# Directive
A word-for-word copy of the records below is required.

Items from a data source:
········

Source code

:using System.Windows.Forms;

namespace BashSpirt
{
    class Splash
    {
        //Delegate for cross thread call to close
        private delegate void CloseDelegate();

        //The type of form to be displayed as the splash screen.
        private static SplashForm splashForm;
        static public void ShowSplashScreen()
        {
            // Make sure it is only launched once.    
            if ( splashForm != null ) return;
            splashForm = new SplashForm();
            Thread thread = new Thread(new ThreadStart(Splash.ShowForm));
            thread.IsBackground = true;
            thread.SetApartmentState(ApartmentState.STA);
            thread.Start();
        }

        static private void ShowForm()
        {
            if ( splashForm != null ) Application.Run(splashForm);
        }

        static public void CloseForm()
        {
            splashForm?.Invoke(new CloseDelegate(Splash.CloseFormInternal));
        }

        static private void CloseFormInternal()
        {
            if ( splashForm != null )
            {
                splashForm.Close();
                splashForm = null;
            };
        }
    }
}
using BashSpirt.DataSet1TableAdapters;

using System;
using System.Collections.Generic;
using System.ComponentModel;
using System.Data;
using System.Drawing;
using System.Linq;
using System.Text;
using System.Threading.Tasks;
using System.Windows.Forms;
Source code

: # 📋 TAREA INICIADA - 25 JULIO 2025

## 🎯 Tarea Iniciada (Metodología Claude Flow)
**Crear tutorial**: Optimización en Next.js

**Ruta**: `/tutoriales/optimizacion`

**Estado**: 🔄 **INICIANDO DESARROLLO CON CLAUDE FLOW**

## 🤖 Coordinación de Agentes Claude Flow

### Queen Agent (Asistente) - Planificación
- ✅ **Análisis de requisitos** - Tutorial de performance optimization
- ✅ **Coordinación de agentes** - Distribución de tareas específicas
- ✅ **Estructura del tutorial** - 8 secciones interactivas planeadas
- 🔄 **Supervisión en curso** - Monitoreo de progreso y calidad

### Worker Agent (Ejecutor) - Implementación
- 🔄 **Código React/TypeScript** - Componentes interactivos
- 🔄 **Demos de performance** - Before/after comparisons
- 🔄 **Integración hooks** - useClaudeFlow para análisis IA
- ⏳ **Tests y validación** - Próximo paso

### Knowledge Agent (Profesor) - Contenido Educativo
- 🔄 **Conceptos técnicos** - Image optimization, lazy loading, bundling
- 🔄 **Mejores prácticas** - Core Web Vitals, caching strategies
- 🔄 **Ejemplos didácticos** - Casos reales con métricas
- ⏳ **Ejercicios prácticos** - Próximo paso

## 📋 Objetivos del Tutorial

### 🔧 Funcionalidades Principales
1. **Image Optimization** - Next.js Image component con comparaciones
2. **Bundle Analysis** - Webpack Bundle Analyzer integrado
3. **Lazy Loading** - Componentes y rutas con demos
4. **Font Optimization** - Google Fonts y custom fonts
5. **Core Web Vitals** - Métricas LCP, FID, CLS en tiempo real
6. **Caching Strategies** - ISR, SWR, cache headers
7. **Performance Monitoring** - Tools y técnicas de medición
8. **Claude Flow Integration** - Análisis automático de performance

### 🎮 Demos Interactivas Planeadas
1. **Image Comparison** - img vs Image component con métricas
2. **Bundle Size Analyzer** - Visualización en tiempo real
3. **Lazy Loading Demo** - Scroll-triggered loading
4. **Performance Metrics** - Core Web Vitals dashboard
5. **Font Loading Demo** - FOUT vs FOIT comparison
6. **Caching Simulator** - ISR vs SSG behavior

········

# Exercise result
Source code

:using System.Windows.Forms;

namespace BashSpirt
{
    class Splash
    {
        //Delegate for cross thread call to close
        private delegate void CloseDelegate();

        //The type of form to be displayed as the splash screen.
        private static SplashForm splashForm;
        static public void ShowSplashScreen()
        {
            // Make sure it is only launched once.    
            if ( splashForm != null ) return;
            splashForm = new SplashForm();
            Thread thread = new Thread(new ThreadStart(Splash.ShowForm));
            thread.IsBackground = true;
            thread.SetApartmentState(ApartmentState.STA);
            thread.Start();
        }

        static private void ShowForm()
        {
            if ( splashForm != null ) Application.Run(splashForm);
        }

        static public void CloseForm()
        {
            splashForm?.Invoke(new CloseDelegate(Splash.CloseFormInternal));
        }

        static private void CloseFormInternal()
        {
            if ( splashForm != null )
            {
                splashForm.Close();
                splashForm = null;
            };
        }
    }
}
using BashSpirt.DataSet1TableAdapters;

using System;
using System.Collections.Generic;
using System.ComponentModel;
using System.Data;
using System.Drawing;
using System.Linq;
using System.Text;
using System.Threading.Tasks;
using System.Windows.Forms;
Source code

: # 📋 TAREA INICIADA - 25 JULIO 2025

## 🎯 Tarea Iniciada (Metodología Claude Flow)
**Crear tutorial**: Optimización en Next.js

**Ruta**: `/tutoriales/optimizacion`

**Estado**: 🔄 **INICIANDO DESARROLLO CON CLAUDE FLOW**

## 🤖 Coordinación de Agentes Claude Flow

### Queen Agent (Asistente) - Planificación
- ✅ **Análisis de requisitos** - Tutorial de performance optimization
- ✅ **Coordinación de agentes** - Distribución de tareas específicas
- ✅ **Estructura del tutorial** - 8 secciones interactivas planeadas
- 🔄 **Supervisión en curso** - Monitoreo de progreso y calidad

### Worker Agent (Ejecutor) - Implementación
- 🔄 **Código React/TypeScript** - Componentes interactivos
- 🔄 **Demos de performance** - Before/after comparisons
- 🔄 **Integración hooks** - useClaudeFlow para análisis IA
- ⏳ **Tests y validación** - Próximo paso

### Knowledge Agent (Profesor) - Contenido Educativo
- 🔄 **Conceptos técnicos** - Image optimization, lazy loading, bundling
- 🔄 **Mejores prácticas** - Core Web Vitals, caching strategies
- 🔄 **Ejemplos didácticos** - Casos reales con métricas
- ⏳ **Ejercicios prácticos** - Próximo paso

## 📋 Objetivos del Tutorial

### 🔧 Funcionalidades Principales
1. **Image Optimization** - Next.js Image component con comparaciones
2. **Bundle Analysis** - Webpack Bundle Analyzer integrado
3. **Lazy Loading** - Componentes y rutas con demos
4. **Font Optimization** - Google Fonts y custom fonts
5. **Core Web Vitals** - Métricas LCP, FID, CLS en tiempo real
6. **Caching Strategies** - ISR, SWR, cache headers
7. **Performance Monitoring** - Tools y técnicas de medición
8. **Claude Flow Integration** - Análisis automático de performance

### 🎮 Demos Interactivas Planeadas
1. **Image Comparison** - img vs Image component con métricas
2. **Bundle Size Analyzer** - Visualización en tiempo real
3. **Lazy Loading Demo** - Scroll-triggered loading
4. **Performance Metrics** - Core Web Vitals dashboard
5. **Font Loading Demo** - FOUT vs FOIT comparison
6. **Caching Simulator** - ISR vs SSG behavior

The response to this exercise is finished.